世界の隅で輝くもの――Cynthia Kadohata"Kira-Kira"★★★★

kanedaitsuki2007-07-09

2005年度ニューベリー賞受賞作。
差別と貧しさの中、たくましく生き成長する日系姉妹の話。主人公ケイティの姉リンは聡明で学校の成績もよい。何でも教えてくれる自慢の姉だ。
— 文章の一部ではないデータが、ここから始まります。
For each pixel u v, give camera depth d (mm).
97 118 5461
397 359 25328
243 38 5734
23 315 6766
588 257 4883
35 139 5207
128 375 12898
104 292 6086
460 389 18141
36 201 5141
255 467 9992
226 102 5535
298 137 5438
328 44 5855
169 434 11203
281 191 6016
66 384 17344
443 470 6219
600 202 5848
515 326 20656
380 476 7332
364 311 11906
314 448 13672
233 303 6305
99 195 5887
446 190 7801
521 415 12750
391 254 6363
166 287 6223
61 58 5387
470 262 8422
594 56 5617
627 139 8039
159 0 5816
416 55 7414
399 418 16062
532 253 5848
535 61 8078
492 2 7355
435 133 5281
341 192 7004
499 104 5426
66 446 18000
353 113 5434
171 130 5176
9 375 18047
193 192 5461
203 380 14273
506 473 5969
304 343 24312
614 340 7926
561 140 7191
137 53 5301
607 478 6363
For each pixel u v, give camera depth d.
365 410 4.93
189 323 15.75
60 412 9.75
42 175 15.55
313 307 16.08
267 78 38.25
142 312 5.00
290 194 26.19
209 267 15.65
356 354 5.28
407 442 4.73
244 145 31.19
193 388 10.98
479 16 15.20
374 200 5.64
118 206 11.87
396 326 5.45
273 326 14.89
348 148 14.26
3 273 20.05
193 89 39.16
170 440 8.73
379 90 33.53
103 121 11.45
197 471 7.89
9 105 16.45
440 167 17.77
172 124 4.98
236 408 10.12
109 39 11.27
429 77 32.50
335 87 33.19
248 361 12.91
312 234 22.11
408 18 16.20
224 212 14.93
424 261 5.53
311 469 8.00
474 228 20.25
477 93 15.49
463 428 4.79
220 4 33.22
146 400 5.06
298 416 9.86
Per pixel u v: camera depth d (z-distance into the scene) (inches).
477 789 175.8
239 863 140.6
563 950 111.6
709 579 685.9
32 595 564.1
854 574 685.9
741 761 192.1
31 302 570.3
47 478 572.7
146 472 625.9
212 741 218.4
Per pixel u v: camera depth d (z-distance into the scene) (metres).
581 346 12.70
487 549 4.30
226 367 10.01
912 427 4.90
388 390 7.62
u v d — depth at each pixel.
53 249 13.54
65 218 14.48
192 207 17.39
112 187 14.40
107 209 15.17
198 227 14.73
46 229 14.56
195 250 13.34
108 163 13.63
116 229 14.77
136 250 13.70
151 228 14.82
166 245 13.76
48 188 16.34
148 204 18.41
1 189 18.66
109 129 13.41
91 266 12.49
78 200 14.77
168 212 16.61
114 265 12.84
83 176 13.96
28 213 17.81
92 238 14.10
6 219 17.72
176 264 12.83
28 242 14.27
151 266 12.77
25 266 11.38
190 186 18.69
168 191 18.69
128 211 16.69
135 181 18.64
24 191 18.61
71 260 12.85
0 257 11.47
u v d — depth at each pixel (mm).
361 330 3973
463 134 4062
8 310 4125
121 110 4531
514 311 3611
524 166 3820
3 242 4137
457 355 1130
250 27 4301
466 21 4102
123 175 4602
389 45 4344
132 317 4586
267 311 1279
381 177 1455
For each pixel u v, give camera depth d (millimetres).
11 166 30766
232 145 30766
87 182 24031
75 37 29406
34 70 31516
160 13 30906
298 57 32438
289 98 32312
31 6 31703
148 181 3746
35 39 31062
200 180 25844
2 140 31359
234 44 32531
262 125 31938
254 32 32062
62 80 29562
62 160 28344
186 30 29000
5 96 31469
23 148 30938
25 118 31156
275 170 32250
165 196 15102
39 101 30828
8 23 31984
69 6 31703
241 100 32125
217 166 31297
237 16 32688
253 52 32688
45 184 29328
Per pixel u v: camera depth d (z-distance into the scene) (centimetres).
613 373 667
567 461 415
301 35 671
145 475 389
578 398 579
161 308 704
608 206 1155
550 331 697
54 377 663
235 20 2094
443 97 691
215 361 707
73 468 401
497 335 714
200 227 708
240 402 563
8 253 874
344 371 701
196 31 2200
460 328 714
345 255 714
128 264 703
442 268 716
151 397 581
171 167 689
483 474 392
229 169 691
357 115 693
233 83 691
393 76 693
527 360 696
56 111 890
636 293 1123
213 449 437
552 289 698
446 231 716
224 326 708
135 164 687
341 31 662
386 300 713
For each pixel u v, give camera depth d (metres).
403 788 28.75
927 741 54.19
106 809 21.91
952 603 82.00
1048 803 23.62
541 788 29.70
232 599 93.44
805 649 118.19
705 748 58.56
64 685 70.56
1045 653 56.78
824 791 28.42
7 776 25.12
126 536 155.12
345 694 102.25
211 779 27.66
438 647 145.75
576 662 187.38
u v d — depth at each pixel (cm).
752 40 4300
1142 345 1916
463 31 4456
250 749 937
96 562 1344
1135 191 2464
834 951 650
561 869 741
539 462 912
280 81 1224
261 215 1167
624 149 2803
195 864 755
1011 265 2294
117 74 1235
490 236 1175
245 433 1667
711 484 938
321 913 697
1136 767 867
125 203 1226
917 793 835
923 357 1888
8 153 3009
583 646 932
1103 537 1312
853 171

きらきら。姉のリンが教えてくれた最初の言葉。私は「かうあぁ」と発音したけど、意味は分かっていた。分かっていることを、姉も知っていた。「きらきら」は「輝くこと」を意味する日本語だ。赤ん坊の時から、姉はその言葉を使っていた。夜にはよく姉に人気のない路に寝かされ、仰向けになって二人で星を見たものだ。リンは繰り返し言った。「ケイティ、ほら、きらきらきらきら」。大好きな言葉! 大きくなってから、私の好きなものはみな「きらきら」だった。美しい青空、子犬、猫、蝶、カラフルなクリネックス

子供の視点で、決して楽とはいえない日系家族の暮らしを、生き生きとさわやかに描いている。リンが難病にかかってから、両親はさらに激しく働き、いつしか家族はばらばらになっていく。病気が進むにつれ、ケイティとリンの関係も逆転していく。リンはまるで赤ん坊のようにあれこれむずかり、ケイティはその世話をする。困難な時期を過ごすことで、ケイティは成長し、家族もまた一つにまとまっていく。
ある意味ありがちな設定であるが、嫌な感じはしない。ラストのケイティとおじカツヒサの会話は、結末が分かっていたとしても真に感動的だ。

ちなみに最初の方にチェスが出てくる。下手の横好きのおじカツヒサが、天才少女リンに何度も負かされるシーンだ。「俺はアメリカに住む日本人の中で一番だ」と言うおやじはよくいそうではある。本気でへこむカツヒサは同情を誘う。